== WHAT YOU NEED TO DO ==
A: List the names of the constants that the Gambler's Problem code assigns in capital letters.
B: Reproduce the Gambler's Problem code starting with "num_iterations = 0" and going on through "np.max(one_step_lookahead(p_h, s, V, rewards, gamma))".
C: Decide whether each statement agrees with the Gambler's Problem code, answering yes or no and quoting the words that settle it: (i) THRESHOLD is set to 1e-50. (ii) The chart titled 'Capital vs Final Policy' is drawn as a line plot. (iii) The function value_iteration_for_gamblers gives gamma a default of 0.99.

─── EXERCISE TEXT ───

# Gambler's Problem

In [None]:
import numpy as np
import pandas as pd
import matplotlib.pyplot as plt

import seaborn as sns
sns.set_theme(style="darkgrid", palette="deep")
%matplotlib inline

![Value Iteration Pseudocode](images/value_iteration_pseudocode.jpeg)

In [None]:
NUM_STATES = 100
NUM_TERMINALS = 1
TRANSITION_PROBABILITY = 0.4
DISCOUNT_FACTOR = 1
THRESHOLD = 1e-50

In [None]:
def one_step_lookahead(p_h, s, V, rewards, gamma):
    A = np.zeros(NUM_STATES + NUM_TERMINALS)

    for a in range(1, min(s, NUM_STATES - s) + 1):
        A[a] = p_h * (rewards[s + a] + V[s + a] * gamma) + (1 - p_h) * (rewards[s - a] + V[s - a] * gamma)

    return A


def value_iteration_for_gamblers(p_h, gamma=0.99, theta=1e-5):
    rewards = np.zeros(NUM_STATES + NUM_TERMINALS) # 0-100
    rewards[100] = 1

    V = np.zeros(NUM_STATES + NUM_TERMINALS)
    num_iterations = 0

    history = {
        "state_values": [ V.copy() ],
        "delta" : []
    } 

    while True:
        delta = 0

        for s in range(1, NUM_STATES):
            best_action_value = V[s]
            V[s] = np.max(one_step_lookahead(p_h, s, V, rewards, gamma))
            delta = max(delta, np.abs(best_action_value - V[s]))

        num_iterations += 1
        history["state_values"].append(V.copy())
        history["delta"].append(delta)

        if delta <= theta:
            break


    print(f"Num Iterations: {num_iterations}")
    policy = np.zeros(NUM_STATES)
    for s in range(1, NUM_STATES):
        policy[s] = np.argmax(one_step_lookahead(p_h, s, V, rewards, gamma))

    return policy, V, history

In [None]:
policy, V, history = value_iteration_for_gamblers(TRANSITION_PROBABILITY, gamma=DISCOUNT_FACTOR, theta=THRESHOLD)

In [None]:
# Plotting Final Policy (action stake) vs State (Capital)
# The graph shows the value function found by successive sweeps of value iteration

plt.figure(figsize=(30, 5))

plt.title('Final Policy vs Stake')
plt.xlabel('Capital')
plt.ylabel('Value Estimate')

sns.lineplot(x=np.arange(100), y=V[:NUM_STATES])

In [None]:
# Plot Each Sweep(History)
plt.figure(figsize=(30, 10))

for idx, sweep in enumerate(history["state_values"]):
    sns.lineplot(x=np.arange(100), y=sweep[:NUM_STATES], label=f"Sweep {idx}")
    # print(sweep.shape)
    # break

plt.legend()

In [None]:
# Plotting Capital vs Final Policy
plt.figure(figsize=(30, 10))

plt.title('Capital vs Final Policy')  # title to the graph
plt.xlabel('Capital')                 # naming the x axis
plt.ylabel('Final policy (stake)')    # naming the y axis

sns.barplot(x=np.arange(100), y=policy)  # plotting the bars

─── RECORDED DATA ───

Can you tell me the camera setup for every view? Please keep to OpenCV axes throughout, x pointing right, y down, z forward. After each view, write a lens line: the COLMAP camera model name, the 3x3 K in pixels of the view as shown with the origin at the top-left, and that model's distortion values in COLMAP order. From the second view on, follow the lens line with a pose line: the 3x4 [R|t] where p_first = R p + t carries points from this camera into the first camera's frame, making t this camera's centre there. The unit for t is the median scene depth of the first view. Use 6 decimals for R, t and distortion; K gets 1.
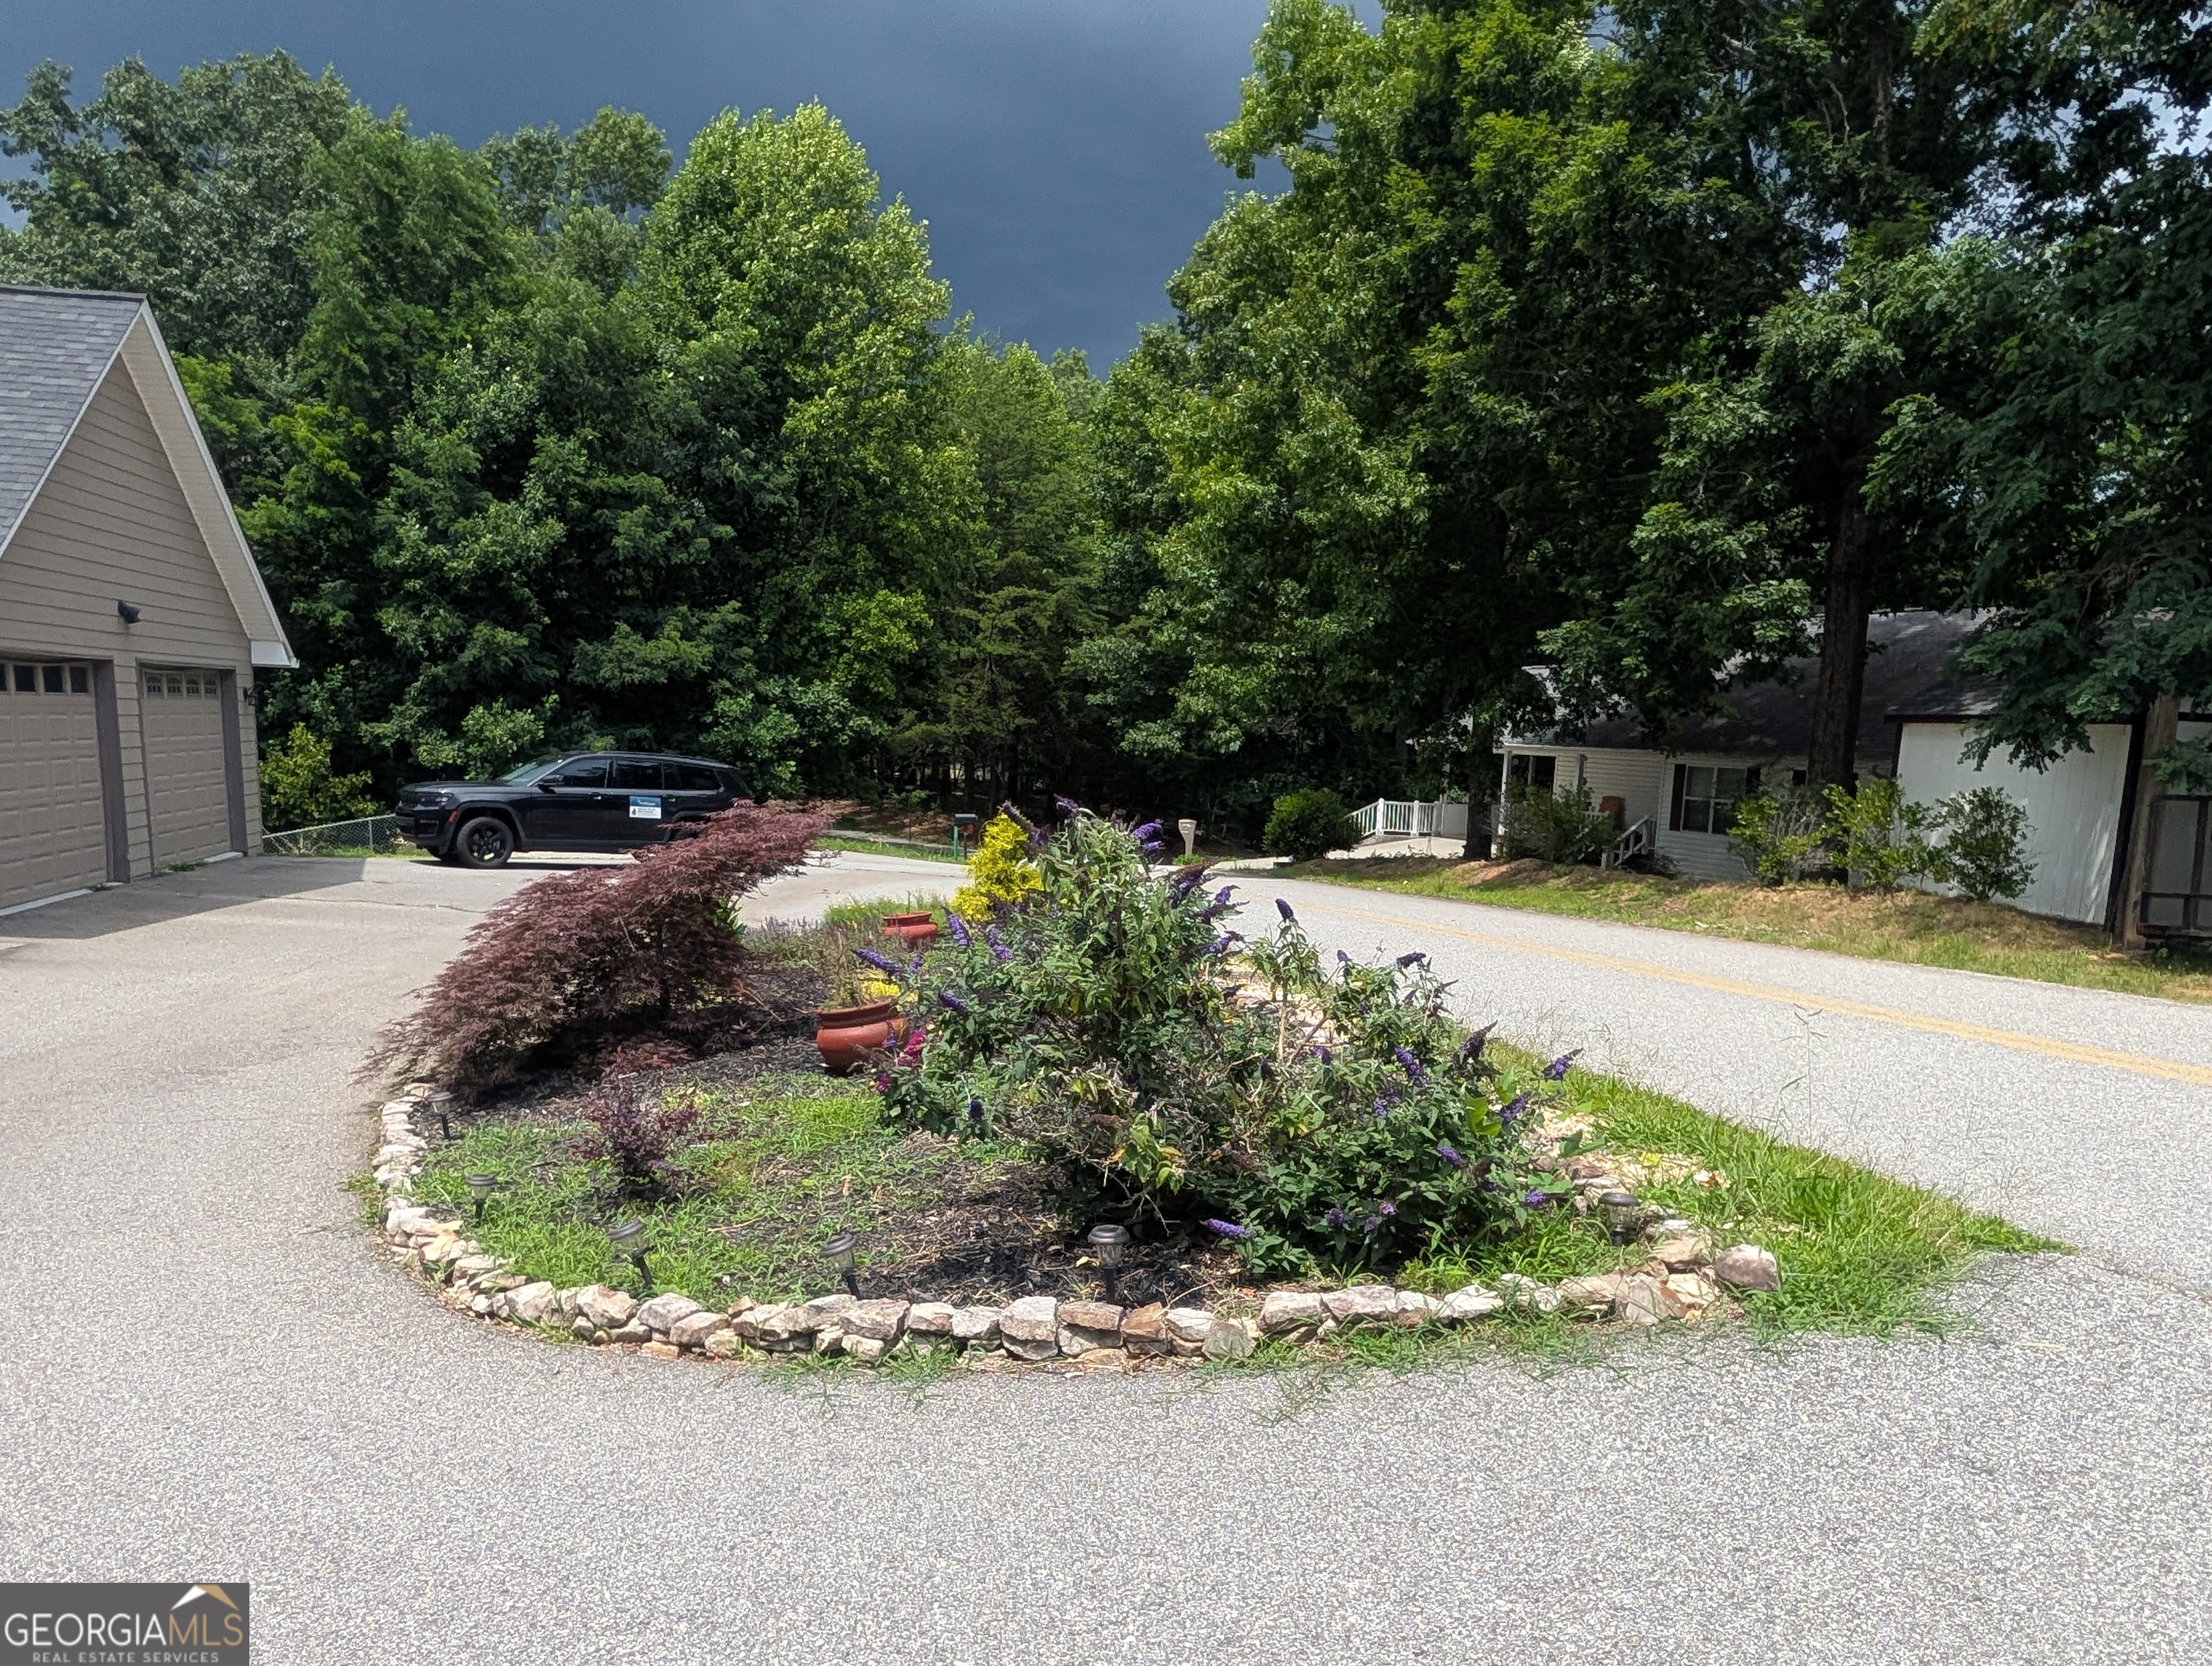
lens RADIAL K [[1567.4, 0, 1106.0], [0, 1567.4, 833.0], [0, 0, 1]] dist [0.097973, 0.000432]
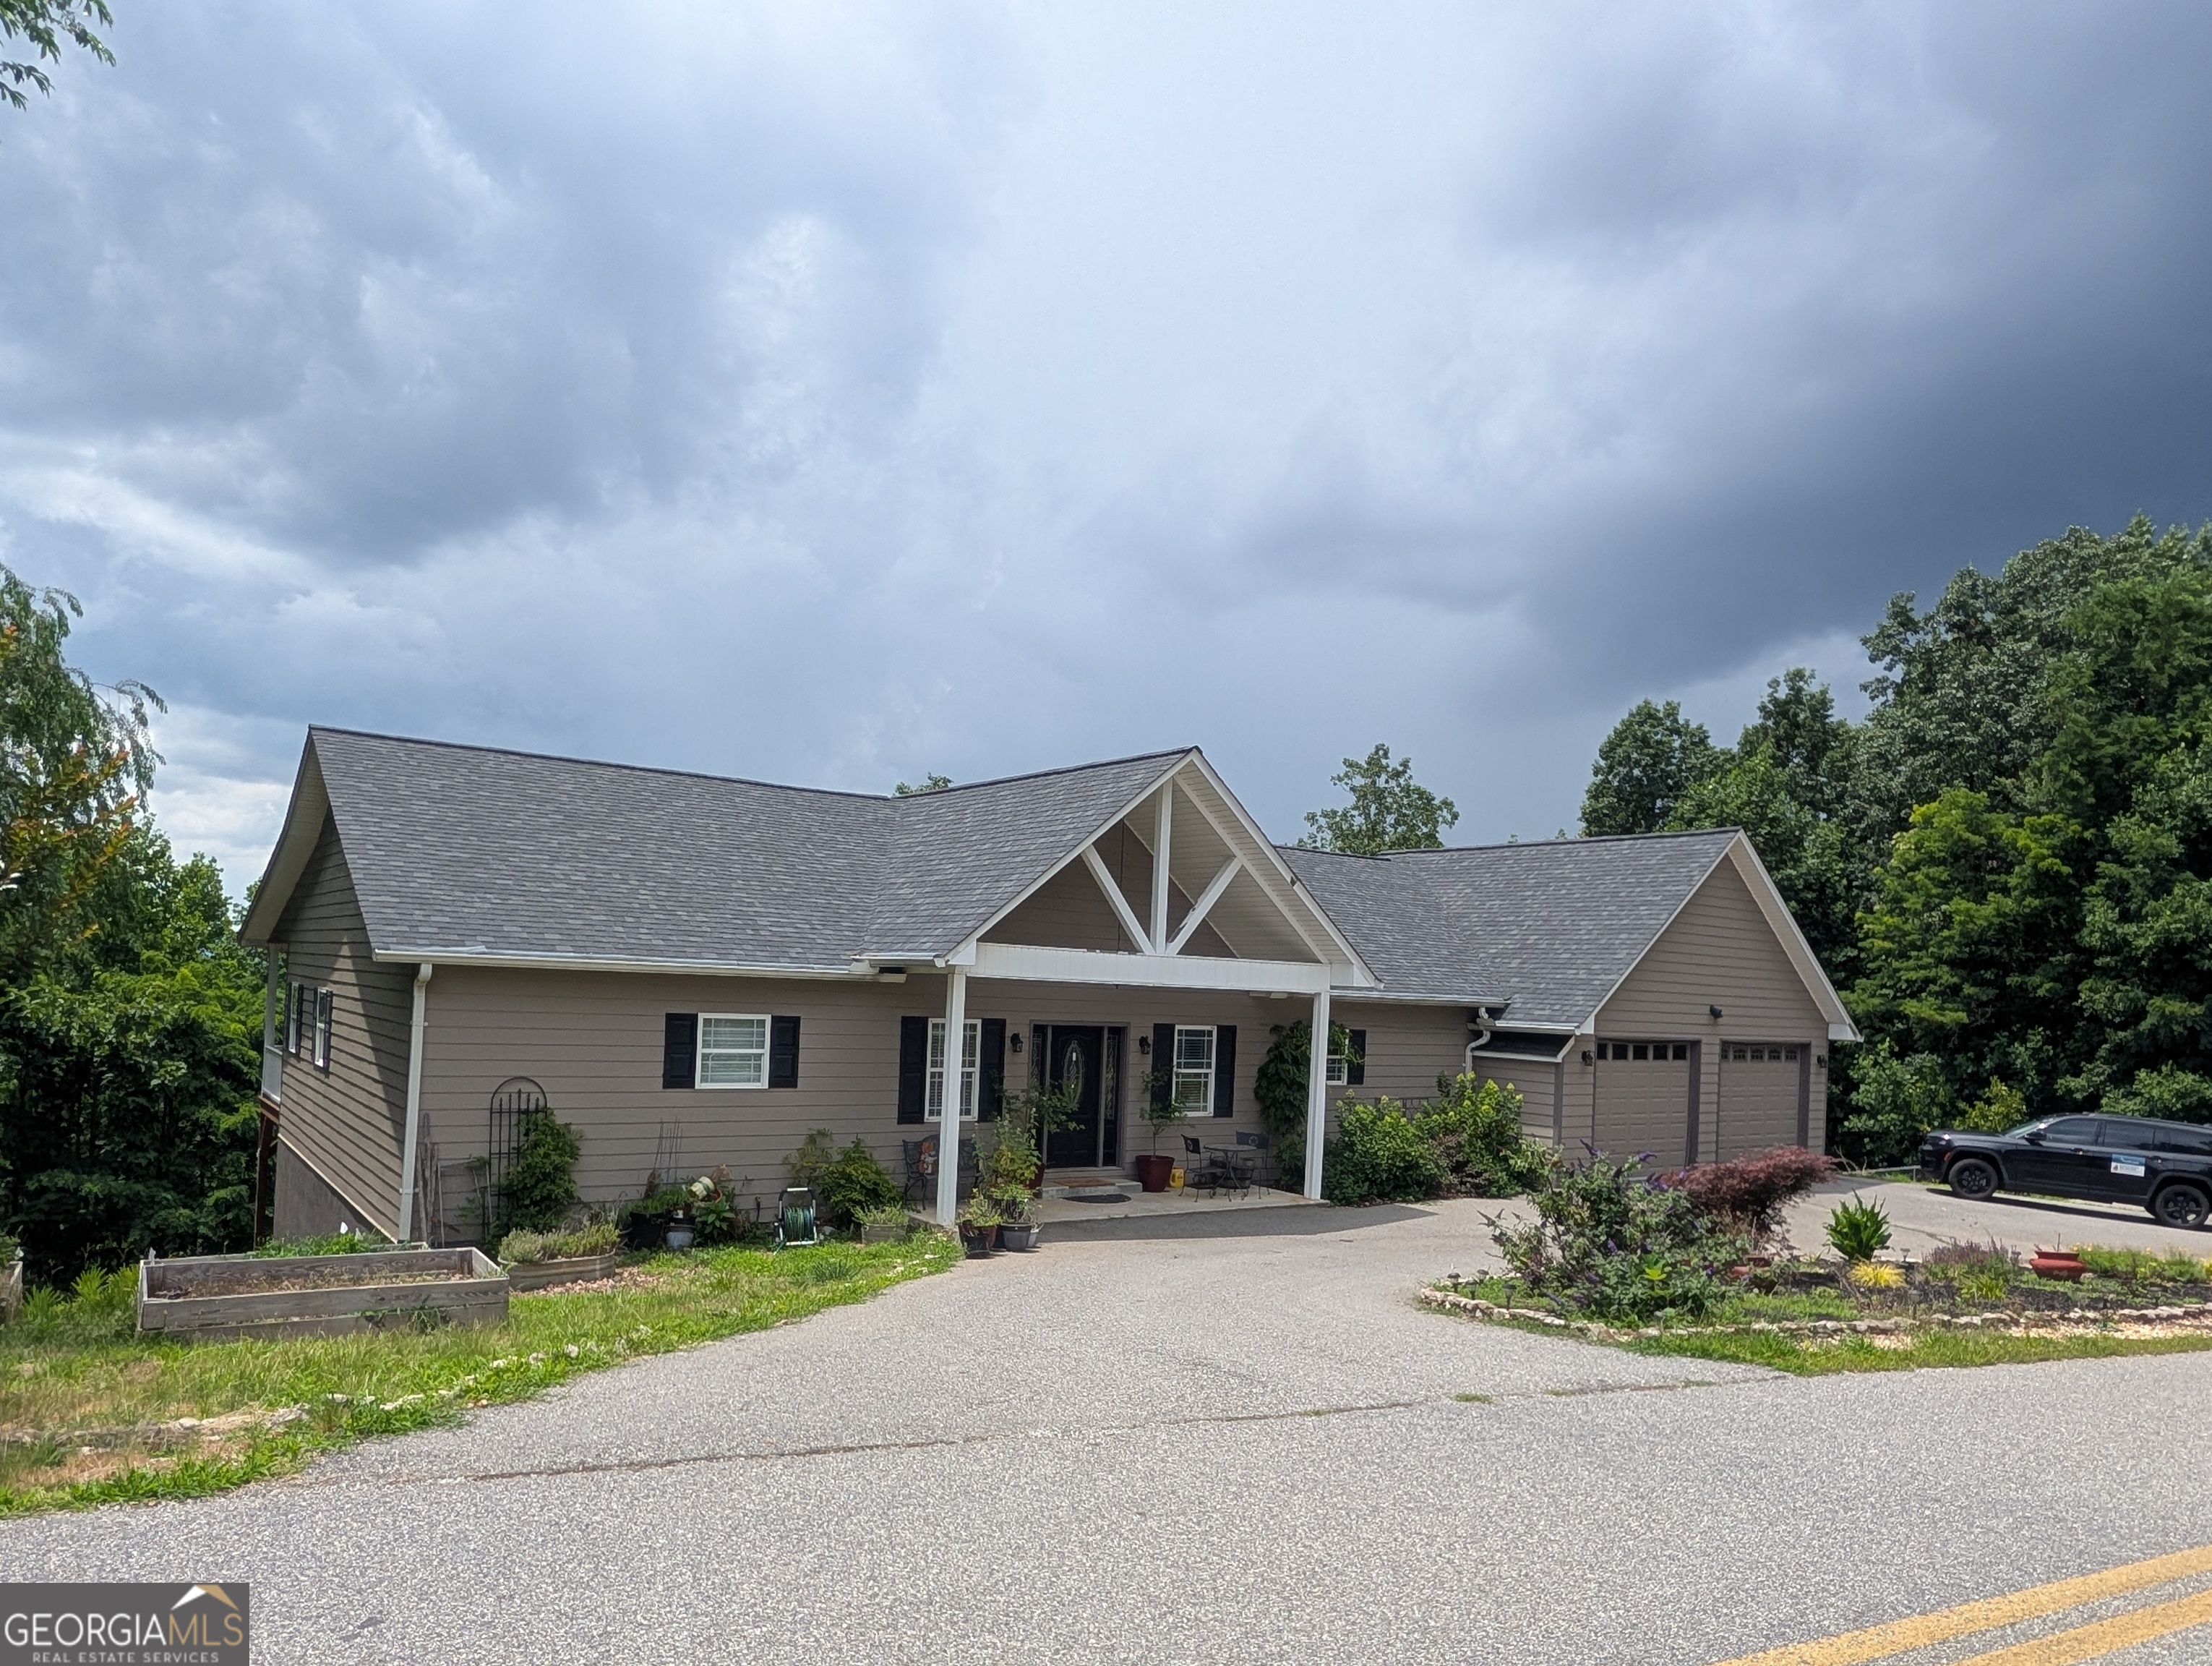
lens RADIAL K [[1567.4, 0, 1106.0], [0, 1567.4, 833.0], [0, 0, 1]] dist [0.097973, 0.000432]
pose [[0.412660, -0.094081, -0.906013, 0.347504], [-0.087589, 0.985944, -0.142275, -0.014241], [0.906664, 0.138068, 0.398619, -0.141900]]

───

== TASK-BY-TASK OUTPUTS ==
A: NUM_STATES, NUM_TERMINALS, TRANSITION_PROBABILITY, DISCOUNT_FACTOR, THRESHOLD

B:
num_iterations = 0

    history = {
        "state_values": [ V.copy() ],
        "delta" : []
    } 

    while True:
        delta = 0

        for s in range(1, NUM_STATES):
            best_action_value = V[s]
            V[s] = np.max(one_step_lookahead(p_h, s, V, rewards, gamma))

C:
(i) Yes: "THRESHOLD = 1e-50"
(ii) No: "sns.barplot(x=np.arange(100), y=policy)"
(iii) Yes: "def value_iteration_for_gamblers(p_h, gamma=0.99, theta=1e-5):"